### EXERCISE BRIEF
Reproduce the items from the first line through the line holding "ਉਹ ਲਗਾਤਾਰ ਮਜ਼ਬੂਤ ਹੋ ਰਿਹਾ ਹੈ।", inclusive, swapping "尺寸" for "規格" and leaving everything else untouched.

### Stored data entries
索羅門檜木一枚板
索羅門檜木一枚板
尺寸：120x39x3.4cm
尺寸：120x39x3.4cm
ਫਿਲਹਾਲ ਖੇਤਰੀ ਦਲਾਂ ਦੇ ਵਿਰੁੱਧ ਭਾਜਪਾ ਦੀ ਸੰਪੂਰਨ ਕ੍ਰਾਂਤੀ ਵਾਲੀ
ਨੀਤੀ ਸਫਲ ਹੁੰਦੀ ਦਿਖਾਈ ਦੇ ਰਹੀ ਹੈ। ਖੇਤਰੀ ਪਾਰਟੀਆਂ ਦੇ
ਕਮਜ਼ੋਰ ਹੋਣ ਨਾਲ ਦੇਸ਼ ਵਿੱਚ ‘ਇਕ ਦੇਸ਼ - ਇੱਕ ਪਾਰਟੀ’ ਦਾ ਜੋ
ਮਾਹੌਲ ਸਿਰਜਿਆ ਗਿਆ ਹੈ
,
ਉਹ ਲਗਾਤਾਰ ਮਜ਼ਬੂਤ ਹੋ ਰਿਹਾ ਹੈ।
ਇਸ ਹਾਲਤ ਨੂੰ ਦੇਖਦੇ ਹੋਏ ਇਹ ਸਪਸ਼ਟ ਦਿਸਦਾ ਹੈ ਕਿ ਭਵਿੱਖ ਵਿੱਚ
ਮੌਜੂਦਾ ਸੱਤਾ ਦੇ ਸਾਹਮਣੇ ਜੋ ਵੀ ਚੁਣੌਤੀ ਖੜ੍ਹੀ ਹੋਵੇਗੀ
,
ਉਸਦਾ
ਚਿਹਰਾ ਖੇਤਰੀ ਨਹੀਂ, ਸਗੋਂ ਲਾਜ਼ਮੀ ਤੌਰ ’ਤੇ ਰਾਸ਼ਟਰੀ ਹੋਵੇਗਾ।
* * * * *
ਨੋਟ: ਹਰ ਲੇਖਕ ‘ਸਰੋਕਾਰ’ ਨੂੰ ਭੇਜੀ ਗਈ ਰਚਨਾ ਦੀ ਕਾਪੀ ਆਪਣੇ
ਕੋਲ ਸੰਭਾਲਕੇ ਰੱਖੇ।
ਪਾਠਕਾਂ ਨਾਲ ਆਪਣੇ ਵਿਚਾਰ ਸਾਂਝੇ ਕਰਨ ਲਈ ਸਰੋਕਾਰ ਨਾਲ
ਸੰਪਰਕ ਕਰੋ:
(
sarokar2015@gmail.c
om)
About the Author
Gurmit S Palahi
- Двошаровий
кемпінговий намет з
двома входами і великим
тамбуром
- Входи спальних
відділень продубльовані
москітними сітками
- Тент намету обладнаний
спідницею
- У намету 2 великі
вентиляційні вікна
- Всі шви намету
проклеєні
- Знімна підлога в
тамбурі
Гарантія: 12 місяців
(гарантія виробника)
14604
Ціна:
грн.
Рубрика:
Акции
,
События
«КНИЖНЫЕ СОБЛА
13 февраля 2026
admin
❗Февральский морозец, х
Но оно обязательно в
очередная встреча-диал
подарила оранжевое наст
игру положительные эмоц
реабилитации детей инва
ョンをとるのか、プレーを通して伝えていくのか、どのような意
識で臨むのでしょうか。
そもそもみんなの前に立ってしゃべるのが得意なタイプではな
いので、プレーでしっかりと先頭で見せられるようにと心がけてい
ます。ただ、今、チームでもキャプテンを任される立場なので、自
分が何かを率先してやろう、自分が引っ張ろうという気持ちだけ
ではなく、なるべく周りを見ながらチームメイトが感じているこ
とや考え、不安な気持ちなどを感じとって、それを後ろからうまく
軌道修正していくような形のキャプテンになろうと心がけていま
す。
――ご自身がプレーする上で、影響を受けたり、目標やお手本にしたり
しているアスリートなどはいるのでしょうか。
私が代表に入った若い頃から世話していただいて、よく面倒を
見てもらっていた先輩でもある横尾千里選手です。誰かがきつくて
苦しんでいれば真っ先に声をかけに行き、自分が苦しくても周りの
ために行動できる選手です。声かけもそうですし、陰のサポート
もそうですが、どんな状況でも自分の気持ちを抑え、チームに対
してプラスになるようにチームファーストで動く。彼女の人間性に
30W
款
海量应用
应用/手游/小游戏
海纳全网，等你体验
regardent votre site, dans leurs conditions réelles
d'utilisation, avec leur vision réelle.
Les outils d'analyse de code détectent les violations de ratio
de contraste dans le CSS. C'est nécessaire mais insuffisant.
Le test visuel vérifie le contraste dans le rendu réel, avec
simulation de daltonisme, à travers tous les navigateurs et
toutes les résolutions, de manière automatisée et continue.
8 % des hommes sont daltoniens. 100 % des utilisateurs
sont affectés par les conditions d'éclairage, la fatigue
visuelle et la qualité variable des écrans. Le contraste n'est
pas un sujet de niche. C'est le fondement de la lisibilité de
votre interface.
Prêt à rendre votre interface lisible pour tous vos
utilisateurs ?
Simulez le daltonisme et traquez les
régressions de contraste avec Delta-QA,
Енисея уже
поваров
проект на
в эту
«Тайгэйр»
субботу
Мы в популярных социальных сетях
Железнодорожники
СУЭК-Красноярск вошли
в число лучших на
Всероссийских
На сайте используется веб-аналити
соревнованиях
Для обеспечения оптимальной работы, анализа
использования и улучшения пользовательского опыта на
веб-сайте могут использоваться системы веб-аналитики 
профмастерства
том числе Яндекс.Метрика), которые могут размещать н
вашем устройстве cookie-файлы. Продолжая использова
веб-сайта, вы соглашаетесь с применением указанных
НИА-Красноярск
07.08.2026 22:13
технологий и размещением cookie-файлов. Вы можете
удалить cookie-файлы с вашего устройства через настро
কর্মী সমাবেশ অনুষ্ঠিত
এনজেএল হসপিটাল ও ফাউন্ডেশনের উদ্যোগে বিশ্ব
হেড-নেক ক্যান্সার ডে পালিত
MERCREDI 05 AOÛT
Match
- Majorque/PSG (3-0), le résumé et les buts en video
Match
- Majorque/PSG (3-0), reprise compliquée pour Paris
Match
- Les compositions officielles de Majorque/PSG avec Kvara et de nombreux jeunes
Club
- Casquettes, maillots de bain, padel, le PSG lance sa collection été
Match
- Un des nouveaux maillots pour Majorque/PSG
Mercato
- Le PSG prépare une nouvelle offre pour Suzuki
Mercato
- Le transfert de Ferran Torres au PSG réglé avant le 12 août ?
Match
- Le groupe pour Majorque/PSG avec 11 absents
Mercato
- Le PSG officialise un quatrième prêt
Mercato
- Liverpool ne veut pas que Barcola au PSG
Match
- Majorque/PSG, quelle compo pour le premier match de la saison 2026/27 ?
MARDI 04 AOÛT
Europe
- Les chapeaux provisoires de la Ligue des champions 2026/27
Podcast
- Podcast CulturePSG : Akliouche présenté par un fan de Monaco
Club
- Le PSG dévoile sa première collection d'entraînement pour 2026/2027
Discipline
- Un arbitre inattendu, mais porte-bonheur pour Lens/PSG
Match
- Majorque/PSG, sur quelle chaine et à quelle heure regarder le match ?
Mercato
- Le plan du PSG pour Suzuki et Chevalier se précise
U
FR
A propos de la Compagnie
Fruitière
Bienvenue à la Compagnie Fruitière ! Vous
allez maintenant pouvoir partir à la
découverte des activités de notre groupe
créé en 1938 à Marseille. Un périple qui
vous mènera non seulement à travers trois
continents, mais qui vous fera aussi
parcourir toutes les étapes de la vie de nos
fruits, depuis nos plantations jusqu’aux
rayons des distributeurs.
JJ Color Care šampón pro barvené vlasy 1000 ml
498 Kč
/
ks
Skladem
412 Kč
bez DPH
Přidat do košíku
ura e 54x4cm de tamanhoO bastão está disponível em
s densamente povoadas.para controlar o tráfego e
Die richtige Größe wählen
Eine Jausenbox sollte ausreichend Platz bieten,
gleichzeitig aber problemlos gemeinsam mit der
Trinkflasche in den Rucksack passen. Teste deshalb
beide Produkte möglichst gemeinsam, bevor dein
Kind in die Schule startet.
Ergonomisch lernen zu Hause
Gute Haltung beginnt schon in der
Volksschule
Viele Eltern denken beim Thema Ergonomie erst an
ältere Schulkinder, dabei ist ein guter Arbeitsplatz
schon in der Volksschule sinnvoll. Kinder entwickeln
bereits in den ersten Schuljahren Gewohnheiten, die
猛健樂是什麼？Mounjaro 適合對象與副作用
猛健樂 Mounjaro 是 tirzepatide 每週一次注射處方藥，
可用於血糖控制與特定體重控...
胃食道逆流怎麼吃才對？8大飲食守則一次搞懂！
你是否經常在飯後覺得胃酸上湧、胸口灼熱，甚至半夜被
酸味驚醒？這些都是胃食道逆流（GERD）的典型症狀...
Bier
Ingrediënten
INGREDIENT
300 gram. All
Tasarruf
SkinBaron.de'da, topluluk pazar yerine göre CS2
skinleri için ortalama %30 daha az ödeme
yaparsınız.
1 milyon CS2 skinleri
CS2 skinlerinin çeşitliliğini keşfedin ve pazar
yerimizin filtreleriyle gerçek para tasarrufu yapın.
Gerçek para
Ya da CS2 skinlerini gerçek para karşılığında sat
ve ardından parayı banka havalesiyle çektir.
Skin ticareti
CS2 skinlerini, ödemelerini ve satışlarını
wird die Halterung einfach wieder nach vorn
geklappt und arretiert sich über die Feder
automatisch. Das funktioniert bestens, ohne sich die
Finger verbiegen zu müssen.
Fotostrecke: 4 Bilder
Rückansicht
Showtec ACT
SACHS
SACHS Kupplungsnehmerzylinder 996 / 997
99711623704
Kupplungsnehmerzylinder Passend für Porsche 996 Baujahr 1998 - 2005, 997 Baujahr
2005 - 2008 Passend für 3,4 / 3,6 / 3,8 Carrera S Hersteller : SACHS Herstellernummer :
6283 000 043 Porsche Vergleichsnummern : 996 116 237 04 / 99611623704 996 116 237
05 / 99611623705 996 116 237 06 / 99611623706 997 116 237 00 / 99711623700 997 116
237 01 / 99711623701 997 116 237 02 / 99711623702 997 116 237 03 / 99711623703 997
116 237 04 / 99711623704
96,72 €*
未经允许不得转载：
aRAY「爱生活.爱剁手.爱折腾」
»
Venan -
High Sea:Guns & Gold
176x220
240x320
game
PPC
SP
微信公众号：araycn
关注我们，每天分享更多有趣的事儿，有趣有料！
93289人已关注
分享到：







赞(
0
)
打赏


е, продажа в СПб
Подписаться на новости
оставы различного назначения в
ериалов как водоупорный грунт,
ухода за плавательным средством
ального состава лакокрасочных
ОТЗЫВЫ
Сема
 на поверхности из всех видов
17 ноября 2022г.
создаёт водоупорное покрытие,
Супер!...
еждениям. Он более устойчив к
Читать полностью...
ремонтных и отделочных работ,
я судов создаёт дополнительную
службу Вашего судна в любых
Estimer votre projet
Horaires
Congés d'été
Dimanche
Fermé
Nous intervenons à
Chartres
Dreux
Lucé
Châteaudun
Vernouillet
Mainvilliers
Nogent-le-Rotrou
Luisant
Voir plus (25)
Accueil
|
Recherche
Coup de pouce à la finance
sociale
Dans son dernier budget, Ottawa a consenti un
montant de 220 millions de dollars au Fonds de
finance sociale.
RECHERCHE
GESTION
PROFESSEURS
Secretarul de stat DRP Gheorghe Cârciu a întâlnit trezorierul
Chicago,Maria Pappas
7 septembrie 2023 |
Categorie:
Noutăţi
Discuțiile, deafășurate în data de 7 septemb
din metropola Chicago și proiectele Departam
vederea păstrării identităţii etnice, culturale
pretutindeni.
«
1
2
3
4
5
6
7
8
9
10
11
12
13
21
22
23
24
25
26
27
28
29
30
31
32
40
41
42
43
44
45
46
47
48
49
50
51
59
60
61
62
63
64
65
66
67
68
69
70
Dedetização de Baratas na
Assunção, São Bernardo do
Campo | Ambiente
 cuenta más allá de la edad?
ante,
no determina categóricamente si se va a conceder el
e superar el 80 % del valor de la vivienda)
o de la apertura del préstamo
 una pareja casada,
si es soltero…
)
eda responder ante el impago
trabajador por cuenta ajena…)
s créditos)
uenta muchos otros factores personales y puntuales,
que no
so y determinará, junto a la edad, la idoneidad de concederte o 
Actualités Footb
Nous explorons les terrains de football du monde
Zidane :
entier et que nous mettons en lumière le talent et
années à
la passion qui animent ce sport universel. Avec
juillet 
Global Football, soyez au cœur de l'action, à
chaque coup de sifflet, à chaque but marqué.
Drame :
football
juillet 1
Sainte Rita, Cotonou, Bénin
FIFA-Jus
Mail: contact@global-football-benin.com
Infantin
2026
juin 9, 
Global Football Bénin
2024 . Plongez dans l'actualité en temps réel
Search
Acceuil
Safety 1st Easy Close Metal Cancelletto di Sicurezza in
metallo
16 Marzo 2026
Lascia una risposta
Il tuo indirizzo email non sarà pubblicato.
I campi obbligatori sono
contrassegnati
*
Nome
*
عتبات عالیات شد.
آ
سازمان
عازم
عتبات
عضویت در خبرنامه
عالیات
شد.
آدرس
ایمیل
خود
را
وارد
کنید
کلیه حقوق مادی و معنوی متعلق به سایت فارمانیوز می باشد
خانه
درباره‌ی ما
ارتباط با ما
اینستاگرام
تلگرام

### REPLY
索羅門檜木一枚板
索羅門檜木一枚板
規格：120x39x3.4cm
規格：120x39x3.4cm
ਫਿਲਹਾਲ ਖੇਤਰੀ ਦਲਾਂ ਦੇ ਵਿਰੁੱਧ ਭਾਜਪਾ ਦੀ ਸੰਪੂਰਨ ਕ੍ਰਾਂਤੀ ਵਾਲੀ
ਨੀਤੀ ਸਫਲ ਹੁੰਦੀ ਦਿਖਾਈ ਦੇ ਰਹੀ ਹੈ। ਖੇਤਰੀ ਪਾਰਟੀਆਂ ਦੇ
ਕਮਜ਼ੋਰ ਹੋਣ ਨਾਲ ਦੇਸ਼ ਵਿੱਚ ‘ਇਕ ਦੇਸ਼ - ਇੱਕ ਪਾਰਟੀ’ ਦਾ ਜੋ
ਮਾਹੌਲ ਸਿਰਜਿਆ ਗਿਆ ਹੈ
,
ਉਹ ਲਗਾਤਾਰ ਮਜ਼ਬੂਤ ਹੋ ਰਿਹਾ ਹੈ।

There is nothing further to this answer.